イタリア人の好意を断ると大変なことになる

イタリア人のこうした「介入主義」には良い側面もあります。

毎日のように他人を気にしているので、何か困ったことがあると「これはこうしろ」「これを食べろ」と、いろいろと気を使ってくれるのです。

先述したように、聞いてもいないアドバイスの羅列とお勧めの嵐。人によっては、いきなり机の上にドスン! と大量のオリーブオイルを置いて去っていきます。こうした行動は良い悪いという話ではなく「俺はこれがお前にいいと思うんだよ。だからこうしろよ」というだけの話です。

家庭の不幸でもあれば、根掘り葉掘り聞いてくれます。

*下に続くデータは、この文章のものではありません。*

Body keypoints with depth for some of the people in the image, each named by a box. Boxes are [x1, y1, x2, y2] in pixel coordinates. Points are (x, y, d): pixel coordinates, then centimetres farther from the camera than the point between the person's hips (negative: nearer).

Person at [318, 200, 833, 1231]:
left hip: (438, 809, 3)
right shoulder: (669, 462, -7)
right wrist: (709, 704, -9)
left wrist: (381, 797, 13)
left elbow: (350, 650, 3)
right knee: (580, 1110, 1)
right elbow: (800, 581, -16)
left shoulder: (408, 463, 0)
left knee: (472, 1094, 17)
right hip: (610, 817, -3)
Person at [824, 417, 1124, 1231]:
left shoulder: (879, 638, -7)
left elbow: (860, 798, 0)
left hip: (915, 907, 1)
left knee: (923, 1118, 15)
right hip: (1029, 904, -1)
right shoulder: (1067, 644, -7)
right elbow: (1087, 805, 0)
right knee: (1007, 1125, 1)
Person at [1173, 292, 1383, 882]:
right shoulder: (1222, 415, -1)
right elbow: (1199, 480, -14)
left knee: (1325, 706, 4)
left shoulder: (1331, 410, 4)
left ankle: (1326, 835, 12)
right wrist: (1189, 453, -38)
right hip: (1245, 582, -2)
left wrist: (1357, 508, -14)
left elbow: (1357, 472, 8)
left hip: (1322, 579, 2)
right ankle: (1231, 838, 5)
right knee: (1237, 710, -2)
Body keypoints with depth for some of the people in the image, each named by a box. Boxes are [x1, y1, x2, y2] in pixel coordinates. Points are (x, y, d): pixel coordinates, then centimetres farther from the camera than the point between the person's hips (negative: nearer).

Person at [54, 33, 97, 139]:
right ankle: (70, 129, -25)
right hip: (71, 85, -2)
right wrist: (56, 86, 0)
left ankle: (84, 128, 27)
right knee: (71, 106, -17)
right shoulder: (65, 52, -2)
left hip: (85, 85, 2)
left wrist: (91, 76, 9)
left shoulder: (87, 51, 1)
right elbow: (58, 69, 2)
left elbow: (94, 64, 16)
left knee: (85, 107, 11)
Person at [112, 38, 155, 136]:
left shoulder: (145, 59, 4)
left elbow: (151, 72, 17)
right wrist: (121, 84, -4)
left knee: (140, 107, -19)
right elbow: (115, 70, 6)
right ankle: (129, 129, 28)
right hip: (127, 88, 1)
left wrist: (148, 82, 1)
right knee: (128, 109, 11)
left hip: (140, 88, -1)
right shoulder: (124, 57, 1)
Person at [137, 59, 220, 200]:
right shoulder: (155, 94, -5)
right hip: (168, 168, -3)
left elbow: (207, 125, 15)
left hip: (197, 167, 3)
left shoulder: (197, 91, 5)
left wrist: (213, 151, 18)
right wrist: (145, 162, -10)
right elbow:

若い人でも日本の田舎にいる噂好きのおばさんのようなので、寂しいと感じることはありません。

▲イタリア人の好意を断ると大変なことになる イメージ:Efurorstudio / PIXTA

ただし、そこで「私はこれはいらない」「あなたはそうかもしれないが、私はこう思う」などと反論したら大変です。

イタリアでの好意の拒否や断定的な意見の表明は、相手の拒絶を意味します。

さらに相手の人格だけではなく、誇り高きイタリア文化を侮辱したことと同等の扱いにもなります。その瞬間から自分は相手の敵になり、周辺の人々から集中砲火を受けてしまいます。親切心の裏返しは、嫉妬と恨みと怒りです。

イタリアは情が深い社会ですが、その一方で、嫉妬と怒りもすごく深い。愛の反対は憎しみだとよく言われますが、他人に興味をもつことは、それだけ愛が深いということの証明なのです。

だからこそ、裏切られたときの憎しみはとてつもなく深く、仕返しはその何倍にもなります。映画『ゴッドファーザー』で、マフィアのメンバーが車ごと爆破されるシーンがよく出てきますが、イタリア人の「他人叩き」の根源は、まさにマフィア社会のような義理人情によるつながりの強烈な裏返しと言えるでしょう。